Cerris e Marzana, aumentano le rette: le famiglie protestano

Non ci stanno le famiglie degli ospiti di due strutture veronesi dedicate alle persone disabili, il Cerris sulle Torricelle e il polo di Marzana. A giugno l'Ulss 9 Scaligera ha comunicato l'aumento delle rette di degenza a carico delle famiglie, a partire dal 1 gennaio 2020, sino ad un massimo di 63 euro al giorno.…

Non ci stanno le famiglie degli ospiti di due strutture veronesi dedicate alle persone disabili, il Cerris sulle Torricelle e il polo di Marzana. A giugno l’Ulss 9 Scaligera ha comunicato l’aumento delle rette di degenza a carico delle famiglie, a partire dal 1 gennaio 2020, sino ad un massimo di 63 euro al giorno.

«Tale aumento, calcolato sulla base dell’Isee, potrebbe gravare su ciascuna famiglia per circa 20 euro al giorno per gli ospiti di Marzana e 10 per quelli del Cerris.

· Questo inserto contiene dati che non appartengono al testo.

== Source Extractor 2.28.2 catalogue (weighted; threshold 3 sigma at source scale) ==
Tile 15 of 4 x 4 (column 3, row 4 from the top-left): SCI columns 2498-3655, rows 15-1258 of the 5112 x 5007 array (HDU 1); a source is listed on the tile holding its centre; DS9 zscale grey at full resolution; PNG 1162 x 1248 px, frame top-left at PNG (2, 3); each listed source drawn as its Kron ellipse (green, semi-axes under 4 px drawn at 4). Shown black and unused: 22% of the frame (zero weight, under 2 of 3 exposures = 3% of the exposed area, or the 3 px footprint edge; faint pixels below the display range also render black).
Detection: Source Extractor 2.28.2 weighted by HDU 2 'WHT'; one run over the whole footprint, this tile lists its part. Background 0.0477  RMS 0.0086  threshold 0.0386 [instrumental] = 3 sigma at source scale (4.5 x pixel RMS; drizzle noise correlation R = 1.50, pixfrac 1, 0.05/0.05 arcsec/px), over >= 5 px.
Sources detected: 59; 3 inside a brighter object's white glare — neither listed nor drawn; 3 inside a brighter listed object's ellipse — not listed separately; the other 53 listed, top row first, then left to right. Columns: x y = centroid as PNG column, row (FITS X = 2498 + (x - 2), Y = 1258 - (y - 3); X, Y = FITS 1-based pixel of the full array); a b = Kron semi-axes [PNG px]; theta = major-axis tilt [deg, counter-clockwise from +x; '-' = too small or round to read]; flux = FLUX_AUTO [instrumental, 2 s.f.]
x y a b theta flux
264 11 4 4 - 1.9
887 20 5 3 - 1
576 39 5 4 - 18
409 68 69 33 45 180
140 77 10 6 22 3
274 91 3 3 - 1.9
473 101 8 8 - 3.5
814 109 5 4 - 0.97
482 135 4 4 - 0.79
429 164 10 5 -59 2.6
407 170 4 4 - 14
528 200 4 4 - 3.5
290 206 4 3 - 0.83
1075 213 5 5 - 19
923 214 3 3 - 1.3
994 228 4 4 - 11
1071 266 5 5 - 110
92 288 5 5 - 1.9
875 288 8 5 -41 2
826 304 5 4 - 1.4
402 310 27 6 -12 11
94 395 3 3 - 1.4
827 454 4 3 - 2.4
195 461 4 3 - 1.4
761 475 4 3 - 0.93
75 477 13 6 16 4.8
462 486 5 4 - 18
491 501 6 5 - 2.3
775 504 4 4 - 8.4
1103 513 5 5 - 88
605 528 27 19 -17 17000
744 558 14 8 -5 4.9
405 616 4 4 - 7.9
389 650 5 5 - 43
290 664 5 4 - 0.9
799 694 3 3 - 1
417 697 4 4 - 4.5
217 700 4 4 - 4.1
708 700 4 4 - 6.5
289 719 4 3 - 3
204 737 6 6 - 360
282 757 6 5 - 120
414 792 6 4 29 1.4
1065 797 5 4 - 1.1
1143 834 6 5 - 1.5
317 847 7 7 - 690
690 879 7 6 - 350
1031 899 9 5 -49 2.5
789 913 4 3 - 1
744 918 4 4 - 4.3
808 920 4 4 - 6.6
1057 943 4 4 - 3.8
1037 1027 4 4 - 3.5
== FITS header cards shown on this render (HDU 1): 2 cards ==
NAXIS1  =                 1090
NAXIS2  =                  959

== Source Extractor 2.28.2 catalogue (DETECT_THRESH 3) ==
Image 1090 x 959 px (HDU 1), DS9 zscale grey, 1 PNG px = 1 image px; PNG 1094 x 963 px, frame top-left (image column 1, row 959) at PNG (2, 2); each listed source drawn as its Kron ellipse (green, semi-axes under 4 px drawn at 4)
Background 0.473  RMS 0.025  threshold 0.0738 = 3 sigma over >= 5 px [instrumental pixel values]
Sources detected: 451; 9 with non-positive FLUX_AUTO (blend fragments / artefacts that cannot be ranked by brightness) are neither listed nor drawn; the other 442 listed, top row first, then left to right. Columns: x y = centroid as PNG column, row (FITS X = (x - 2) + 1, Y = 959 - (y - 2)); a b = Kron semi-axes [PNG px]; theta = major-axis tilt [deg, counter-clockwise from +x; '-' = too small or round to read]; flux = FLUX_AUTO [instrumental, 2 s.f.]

Tale decisione non parrebbe giustificata da un aumento improvviso dei costi o da qualche altro fattore di aumento improvviso del fabbisogno economico» fanno sapere i presidenti dei Comitati Familiari del Cerris e di Marzana, Alessandro Carrarini e Mirco Ghirlanda, in rappresentanza dei familiari delle strutture.

«Ci dissociamo da questa decisione della direzione dell’Ulss ed esprimiamo tutta la nostra contrarietà ad essa, per essere gravosa, sbagliata ed intempestiva. Pensiamo che detta decisione non tenga conto di alcune peculiarità delle strutture interessate» aggiungono.

«A Marzana sono ospitate persone provenienti dagli ex Ospedali Psichiatrici, le quali, dopo aver patito per anni l’assenza di strutture idonee, dopo aver subito gravi disagi legati al fatto dell’essere stati inseriti, per anni, in strutture inadatte alla loro presa in carico (e questo era il motivo per cui le istituzioni avevano deciso, inizialmente, di non far pagare le rette e poi di farle pagare in misura ridotta), si vedono depauperare dei loro risparmi e risorse finanziarie» continuano Carrarini e Ghirlanda.

Cerris
Cerris

«Al Cerris sono ospitati ragazzi e persone i cui familiari hanno fatto, e stanno facendo, innumerevoli sforzi per poter accumulare qualche risorsa finanziaria al fine di garantire un’autonomia economica ai lori cari per garantire un “Dopo di Noi” che viene, con questa decisione, definitivamente affossato. Viene inflitto un “colpo mortale” a questa forma di “previdenza” in vista delle necessità presenti e future, posta in essere da molte famiglie di disabili. Con la nuova decisione più la famiglia risparmia a favore del proprio caro disabile, più aumenterà la retta a favore dell’Ulss, azzerando la somma accantonata. Questo disincentiverà le famiglie a fare sforzi per accumulare qualche risparmio da lasciare al proprio caro».

«La retta richiesta dall’Ulss, inoltre, copre esclusivamente i servizi di cui al contratto di appalto e ne restano escluse altre spese quali l’abbigliamento, la cura della persona, le medicine specifiche, il materiale ortopedico, i costi di assistenza per eventuale degenza ospedaliera, i costi di trasferimenti, di eventuali vacanze, ecc» sottolineano. «Il rischio è che le persone fragili e le loro famiglie paghino profumatamente un servizio che lo stato dovrebbe fornire senza appropriarsi di tutti i loro averi».

«Dobbiamo constatare amaramente che si sta privatizzando il sistema dell’assistenza e, in conseguenza di ciò, le rette tendono a salire con il rischio concreto che diventino esorbitanti e senza controllo alcuno» hanno commentato i rappresentanti del Comitato dei Familiari Uoc-Rsa.

«Come rappresentanti dei familiari chiediamo ai politici, che verranno eletti in Regione il prossimo 20 e 21 settembre, di prevedere che ad ogni singolo ospite sia riconosciuta una somma di almeno 500 euro al mese per le spese extra retta. Un’altra richiesta è che vengano creati dei precisi meccanismi di controllo del funzionamento del servizio e della spesa prevedendo, tra l’altro, che i comitati dei familiari, attualmente organi consultivi per le Strutture, diventino parte del processo di controllo anche con l’attivazione di un tavolo tecnico e il conferimento di reali poteri di controllo dei loro rappresentanti. Oramai le famiglie devono poter confrontarsi con le Ulss e con le strutture al fine di poter monitorare l’andamento della gestione per migliorare l’attività all’interno della struttura e tutto ciò per il benessere degli ospiti».